À l’horizon 2030, le Gabon ambitionne de transformer radicalement son paysage énergétique. En publiant son Pacte national de l’énergie en juin 2026, Libreville formalise son engagement dans la dynamique panafricaine « Mission 300 ». L'ambition affichée est claire : faire de l'électricité le moteur principal de la souveraineté nationale et du développement industriel.

Le gouvernement gabonais prévoit de porter la capacité globale installée du pays à 1 100 MW d’ici la fin de la décennie, s’appuyant sur un mix résolument tourné vers l’avenir. Le potentiel est immense, le pays disposant de ressources hydrauliques estimées entre 5 000 et 6 000 MW encore largement sous-exploitées.

Parallèlement au verdissement de sa production, le Gabon place l’équité sociale au cœur de sa feuille de route. Le plan ambitionne d’atteindre un taux d’accès à l’électricité supérieur à 95 % en connectant quelque 87 500 nouveaux ménages, améliorant ainsi directement le quotidien de près de 347 000 concitoyens.

Le défi du financement et de la modernisation

Cette transition d’envergure nationale exige des moyens financiers à la hauteur de ses ambitions. Pour la période 2026-2030, l’enveloppe globale des investissements nécessaires est évaluée à 4,2 milliards de dollars américains.

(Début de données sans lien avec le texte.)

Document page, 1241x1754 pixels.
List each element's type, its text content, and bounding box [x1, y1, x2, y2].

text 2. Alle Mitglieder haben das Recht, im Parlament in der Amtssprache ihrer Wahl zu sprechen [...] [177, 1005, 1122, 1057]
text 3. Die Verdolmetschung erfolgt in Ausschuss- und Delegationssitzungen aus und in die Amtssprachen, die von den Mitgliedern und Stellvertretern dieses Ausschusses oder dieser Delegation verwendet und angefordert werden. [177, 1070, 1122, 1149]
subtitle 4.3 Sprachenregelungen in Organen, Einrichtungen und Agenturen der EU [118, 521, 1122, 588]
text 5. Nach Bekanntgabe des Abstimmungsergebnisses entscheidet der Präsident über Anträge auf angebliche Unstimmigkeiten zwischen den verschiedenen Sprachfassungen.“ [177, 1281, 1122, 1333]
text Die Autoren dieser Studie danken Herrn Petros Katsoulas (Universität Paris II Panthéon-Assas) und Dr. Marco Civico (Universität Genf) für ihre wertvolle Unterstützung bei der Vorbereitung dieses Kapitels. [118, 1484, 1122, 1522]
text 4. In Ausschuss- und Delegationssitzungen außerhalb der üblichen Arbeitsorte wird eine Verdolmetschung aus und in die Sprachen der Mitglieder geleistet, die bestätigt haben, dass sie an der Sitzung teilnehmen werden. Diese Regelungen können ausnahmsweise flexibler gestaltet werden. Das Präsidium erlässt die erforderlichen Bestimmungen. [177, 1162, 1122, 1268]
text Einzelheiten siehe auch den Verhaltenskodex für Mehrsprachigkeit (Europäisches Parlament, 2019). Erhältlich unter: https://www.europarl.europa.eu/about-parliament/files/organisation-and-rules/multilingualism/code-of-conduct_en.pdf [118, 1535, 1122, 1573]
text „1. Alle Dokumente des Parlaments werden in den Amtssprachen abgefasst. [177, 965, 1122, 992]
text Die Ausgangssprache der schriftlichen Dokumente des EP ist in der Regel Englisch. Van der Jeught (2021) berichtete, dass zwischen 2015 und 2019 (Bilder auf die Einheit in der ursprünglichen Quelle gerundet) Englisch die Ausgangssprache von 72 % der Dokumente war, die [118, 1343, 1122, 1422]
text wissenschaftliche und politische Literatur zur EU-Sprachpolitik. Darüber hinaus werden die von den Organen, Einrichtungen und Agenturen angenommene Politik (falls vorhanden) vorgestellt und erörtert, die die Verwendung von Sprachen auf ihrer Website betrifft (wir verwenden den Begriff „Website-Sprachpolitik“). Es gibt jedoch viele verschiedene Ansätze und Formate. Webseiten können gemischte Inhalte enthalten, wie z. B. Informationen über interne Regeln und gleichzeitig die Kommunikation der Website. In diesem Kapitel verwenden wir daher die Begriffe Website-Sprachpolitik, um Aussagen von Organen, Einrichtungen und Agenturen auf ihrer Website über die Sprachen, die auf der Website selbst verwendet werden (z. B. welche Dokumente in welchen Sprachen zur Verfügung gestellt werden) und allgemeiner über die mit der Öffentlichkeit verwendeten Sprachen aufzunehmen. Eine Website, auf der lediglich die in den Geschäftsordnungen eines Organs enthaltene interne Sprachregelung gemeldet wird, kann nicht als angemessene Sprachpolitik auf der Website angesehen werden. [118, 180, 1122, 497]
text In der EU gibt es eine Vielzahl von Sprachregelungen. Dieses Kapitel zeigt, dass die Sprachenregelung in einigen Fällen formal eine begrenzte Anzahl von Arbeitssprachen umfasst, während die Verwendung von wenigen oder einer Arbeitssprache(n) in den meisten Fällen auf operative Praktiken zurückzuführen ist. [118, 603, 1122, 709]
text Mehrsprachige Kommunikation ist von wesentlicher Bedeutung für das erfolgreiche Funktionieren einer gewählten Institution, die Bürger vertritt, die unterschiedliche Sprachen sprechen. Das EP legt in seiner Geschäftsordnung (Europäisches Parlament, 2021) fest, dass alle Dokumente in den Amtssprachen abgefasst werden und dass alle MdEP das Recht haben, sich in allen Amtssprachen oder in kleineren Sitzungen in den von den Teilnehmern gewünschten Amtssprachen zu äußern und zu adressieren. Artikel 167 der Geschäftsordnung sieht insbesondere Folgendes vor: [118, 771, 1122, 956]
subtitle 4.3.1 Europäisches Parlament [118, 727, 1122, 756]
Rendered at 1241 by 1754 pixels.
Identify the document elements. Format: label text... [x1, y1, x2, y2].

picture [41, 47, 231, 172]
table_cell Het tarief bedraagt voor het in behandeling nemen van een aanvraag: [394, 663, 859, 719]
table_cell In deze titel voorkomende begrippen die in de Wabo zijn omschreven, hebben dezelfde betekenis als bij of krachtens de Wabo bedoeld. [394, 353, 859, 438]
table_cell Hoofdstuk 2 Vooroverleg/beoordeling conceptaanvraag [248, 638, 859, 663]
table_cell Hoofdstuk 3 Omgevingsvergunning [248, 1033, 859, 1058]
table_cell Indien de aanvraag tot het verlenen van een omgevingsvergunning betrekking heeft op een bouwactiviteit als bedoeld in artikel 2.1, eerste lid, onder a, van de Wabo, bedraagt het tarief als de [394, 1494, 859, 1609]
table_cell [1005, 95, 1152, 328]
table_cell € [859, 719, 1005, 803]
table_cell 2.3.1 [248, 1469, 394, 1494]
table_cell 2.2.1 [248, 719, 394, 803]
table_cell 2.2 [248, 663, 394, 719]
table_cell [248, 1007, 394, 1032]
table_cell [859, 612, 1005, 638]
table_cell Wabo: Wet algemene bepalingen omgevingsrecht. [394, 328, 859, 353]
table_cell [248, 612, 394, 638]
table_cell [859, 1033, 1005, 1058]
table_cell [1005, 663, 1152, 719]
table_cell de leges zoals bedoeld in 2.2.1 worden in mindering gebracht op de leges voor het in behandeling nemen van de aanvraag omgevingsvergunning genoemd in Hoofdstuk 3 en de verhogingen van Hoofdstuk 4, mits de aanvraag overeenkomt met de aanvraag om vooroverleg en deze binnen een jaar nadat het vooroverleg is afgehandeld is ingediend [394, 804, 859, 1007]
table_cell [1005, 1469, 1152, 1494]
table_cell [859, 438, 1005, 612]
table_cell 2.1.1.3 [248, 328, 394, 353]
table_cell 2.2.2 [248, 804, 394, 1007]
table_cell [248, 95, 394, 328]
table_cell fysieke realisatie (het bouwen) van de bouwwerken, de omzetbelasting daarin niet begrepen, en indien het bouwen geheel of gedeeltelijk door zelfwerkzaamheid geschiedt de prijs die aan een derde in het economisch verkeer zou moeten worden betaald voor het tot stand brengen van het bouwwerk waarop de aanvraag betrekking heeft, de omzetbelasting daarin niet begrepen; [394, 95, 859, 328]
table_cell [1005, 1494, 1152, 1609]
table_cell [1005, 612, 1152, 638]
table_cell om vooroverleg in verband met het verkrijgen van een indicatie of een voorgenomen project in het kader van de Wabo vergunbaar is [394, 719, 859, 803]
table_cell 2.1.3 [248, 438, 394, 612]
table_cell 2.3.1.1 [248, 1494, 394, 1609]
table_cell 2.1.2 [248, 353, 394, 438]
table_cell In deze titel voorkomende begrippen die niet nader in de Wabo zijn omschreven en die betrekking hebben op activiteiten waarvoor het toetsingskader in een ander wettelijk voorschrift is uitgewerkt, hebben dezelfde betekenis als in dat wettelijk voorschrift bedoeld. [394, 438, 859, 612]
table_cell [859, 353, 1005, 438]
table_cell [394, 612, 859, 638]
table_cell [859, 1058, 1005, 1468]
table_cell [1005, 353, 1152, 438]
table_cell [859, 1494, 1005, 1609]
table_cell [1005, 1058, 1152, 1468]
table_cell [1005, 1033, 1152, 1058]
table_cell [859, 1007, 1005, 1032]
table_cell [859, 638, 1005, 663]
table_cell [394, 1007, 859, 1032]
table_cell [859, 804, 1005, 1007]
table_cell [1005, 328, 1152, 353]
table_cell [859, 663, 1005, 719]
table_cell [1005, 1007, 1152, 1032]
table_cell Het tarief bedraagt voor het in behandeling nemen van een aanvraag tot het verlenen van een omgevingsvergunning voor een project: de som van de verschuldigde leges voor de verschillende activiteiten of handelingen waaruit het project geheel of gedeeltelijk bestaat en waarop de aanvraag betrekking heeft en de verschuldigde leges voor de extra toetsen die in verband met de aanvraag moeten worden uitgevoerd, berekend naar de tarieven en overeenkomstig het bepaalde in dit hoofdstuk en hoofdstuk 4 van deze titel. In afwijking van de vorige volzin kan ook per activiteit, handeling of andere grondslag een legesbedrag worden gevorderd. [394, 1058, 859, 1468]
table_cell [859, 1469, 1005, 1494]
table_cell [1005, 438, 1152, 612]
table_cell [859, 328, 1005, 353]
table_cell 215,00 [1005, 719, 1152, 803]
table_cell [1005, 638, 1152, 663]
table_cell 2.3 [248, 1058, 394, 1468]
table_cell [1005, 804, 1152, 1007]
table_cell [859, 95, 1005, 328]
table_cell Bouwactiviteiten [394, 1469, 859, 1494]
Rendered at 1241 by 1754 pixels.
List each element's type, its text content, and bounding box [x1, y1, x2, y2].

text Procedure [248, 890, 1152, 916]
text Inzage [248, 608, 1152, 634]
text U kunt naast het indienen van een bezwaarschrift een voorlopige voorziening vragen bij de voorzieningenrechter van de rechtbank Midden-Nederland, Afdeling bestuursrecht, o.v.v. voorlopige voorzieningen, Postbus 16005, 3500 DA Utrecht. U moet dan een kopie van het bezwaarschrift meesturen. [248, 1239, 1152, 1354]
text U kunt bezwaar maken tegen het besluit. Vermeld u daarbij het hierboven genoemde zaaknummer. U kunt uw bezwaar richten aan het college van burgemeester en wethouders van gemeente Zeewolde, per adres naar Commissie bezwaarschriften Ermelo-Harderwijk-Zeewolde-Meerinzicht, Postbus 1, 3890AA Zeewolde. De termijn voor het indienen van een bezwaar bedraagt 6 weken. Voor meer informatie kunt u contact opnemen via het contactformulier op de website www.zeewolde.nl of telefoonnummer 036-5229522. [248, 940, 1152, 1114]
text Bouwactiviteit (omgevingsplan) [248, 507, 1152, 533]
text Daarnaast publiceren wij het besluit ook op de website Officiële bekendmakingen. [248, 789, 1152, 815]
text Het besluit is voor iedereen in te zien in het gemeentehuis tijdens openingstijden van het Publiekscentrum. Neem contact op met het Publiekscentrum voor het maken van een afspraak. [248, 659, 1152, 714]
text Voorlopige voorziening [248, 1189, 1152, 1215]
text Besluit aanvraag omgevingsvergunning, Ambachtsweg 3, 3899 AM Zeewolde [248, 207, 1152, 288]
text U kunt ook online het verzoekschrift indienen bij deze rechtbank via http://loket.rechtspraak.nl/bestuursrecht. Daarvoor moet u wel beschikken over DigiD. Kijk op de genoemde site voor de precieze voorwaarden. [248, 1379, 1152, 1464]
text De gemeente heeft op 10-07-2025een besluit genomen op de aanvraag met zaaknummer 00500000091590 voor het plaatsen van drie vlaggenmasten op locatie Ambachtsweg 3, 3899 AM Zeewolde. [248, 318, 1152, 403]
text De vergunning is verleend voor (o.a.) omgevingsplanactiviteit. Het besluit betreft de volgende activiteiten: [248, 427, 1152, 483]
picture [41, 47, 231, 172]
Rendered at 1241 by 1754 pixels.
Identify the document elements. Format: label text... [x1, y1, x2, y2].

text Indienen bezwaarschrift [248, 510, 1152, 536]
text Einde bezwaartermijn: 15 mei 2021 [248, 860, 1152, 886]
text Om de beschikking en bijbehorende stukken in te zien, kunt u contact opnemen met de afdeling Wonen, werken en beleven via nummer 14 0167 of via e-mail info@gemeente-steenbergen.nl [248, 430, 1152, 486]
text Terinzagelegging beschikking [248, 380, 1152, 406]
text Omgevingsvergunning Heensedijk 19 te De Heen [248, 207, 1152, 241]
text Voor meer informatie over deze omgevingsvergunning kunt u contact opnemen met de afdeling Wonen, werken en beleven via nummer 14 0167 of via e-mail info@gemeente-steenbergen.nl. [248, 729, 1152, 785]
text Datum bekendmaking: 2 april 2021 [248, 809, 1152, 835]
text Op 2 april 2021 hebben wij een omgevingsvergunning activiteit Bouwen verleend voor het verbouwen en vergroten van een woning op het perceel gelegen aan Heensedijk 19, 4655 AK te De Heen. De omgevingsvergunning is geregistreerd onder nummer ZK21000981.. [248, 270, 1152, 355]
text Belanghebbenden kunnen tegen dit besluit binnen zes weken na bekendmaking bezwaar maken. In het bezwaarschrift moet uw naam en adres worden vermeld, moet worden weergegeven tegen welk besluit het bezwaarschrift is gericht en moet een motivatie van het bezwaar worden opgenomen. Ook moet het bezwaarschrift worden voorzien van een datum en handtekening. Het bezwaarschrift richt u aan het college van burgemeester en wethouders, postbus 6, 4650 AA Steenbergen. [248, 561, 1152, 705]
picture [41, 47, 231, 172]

Au-delà de la recherche de financements, le véritable test de cette politique résidera dans la modernisation des infrastructures existantes. Le succès de la « Mission 300 » version gabonaise dépendra donc de la capacité du pays à concrétiser ses grands projets structurants tout en remédiant aux fragilités de son réseau de distribution.